## [DATA FOR PROCESSING]

- - -

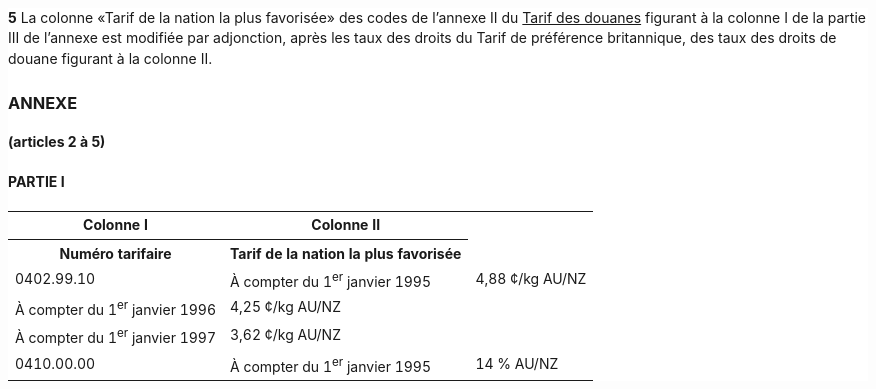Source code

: 

**5** La colonne «Tarif de la nation la plus favorisée» des codes de l’annexe II du [Tarif des douanes](/fr/Lois/Lois%20du%20Canada/1997/ch.%2036.md) figurant à la colonne I de la partie III de l’annexe est modifiée par adjonction, après les taux des droits du Tarif de préférence britannique, des taux des droits de douane figurant à la colonne II.




### **ANNEXE** 
**(articles 2 à 5)**
#### PARTIE I
<table>
<tr>
<th>Colonne I</th>
<th>Colonne II</th>
</tr>
<tr>
<th>Numéro tarifaire</th>
<th>Tarif de la nation la plus favorisée</th>
</tr>
<tr>
<td>0402.99.10

</td>
<td>À compter du 1<sup>er</sup> janvier 1995

</td>
<td>4,88 ¢/kg AU/NZ

</td>
</tr>
<tr>
<td>À compter du 1<sup>er</sup> janvier 1996

</td>
<td>4,25 ¢/kg AU/NZ

</td>
</tr>
<tr>
<td>À compter du 1<sup>er</sup> janvier 1997

</td>
<td>3,62 ¢/kg AU/NZ

</td>
</tr>
<tr>
<td>0410.00.00

</td>
<td>À compter du 1<sup>er</sup> janvier 1995

</td>
<td>14 % AU/NZ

- - -

## [ABOUT THIS EXERCISE]
Start at the first line and set down all of the data exactly, passing over the pictures.

## [FINAL ANSWER]
Source code

: 

**5** La colonne «Tarif de la nation la plus favorisée» des codes de l’annexe II du [Tarif des douanes](/fr/Lois/Lois%20du%20Canada/1997/ch.%2036.md) figurant à la colonne I de la partie III de l’annexe est modifiée par adjonction, après les taux des droits du Tarif de préférence britannique, des taux des droits de douane figurant à la colonne II.




### **ANNEXE** 
**(articles 2 à 5)**
#### PARTIE I
<table>
<tr>
<th>Colonne I</th>
<th>Colonne II</th>
</tr>
<tr>
<th>Numéro tarifaire</th>
<th>Tarif de la nation la plus favorisée</th>
</tr>
<tr>
<td>0402.99.10

</td>
<td>À compter du 1<sup>er</sup> janvier 1995

</td>
<td>4,88 ¢/kg AU/NZ

</td>
</tr>
<tr>
<td>À compter du 1<sup>er</sup> janvier 1996

</td>
<td>4,25 ¢/kg AU/NZ

</td>
</tr>
<tr>
<td>À compter du 1<sup>er</sup> janvier 1997

</td>
<td>3,62 ¢/kg AU/NZ

</td>
</tr>
<tr>
<td>0410.00.00

</td>
<td>À compter du 1<sup>er</sup> janvier 1995

</td>
<td>14 % AU/NZ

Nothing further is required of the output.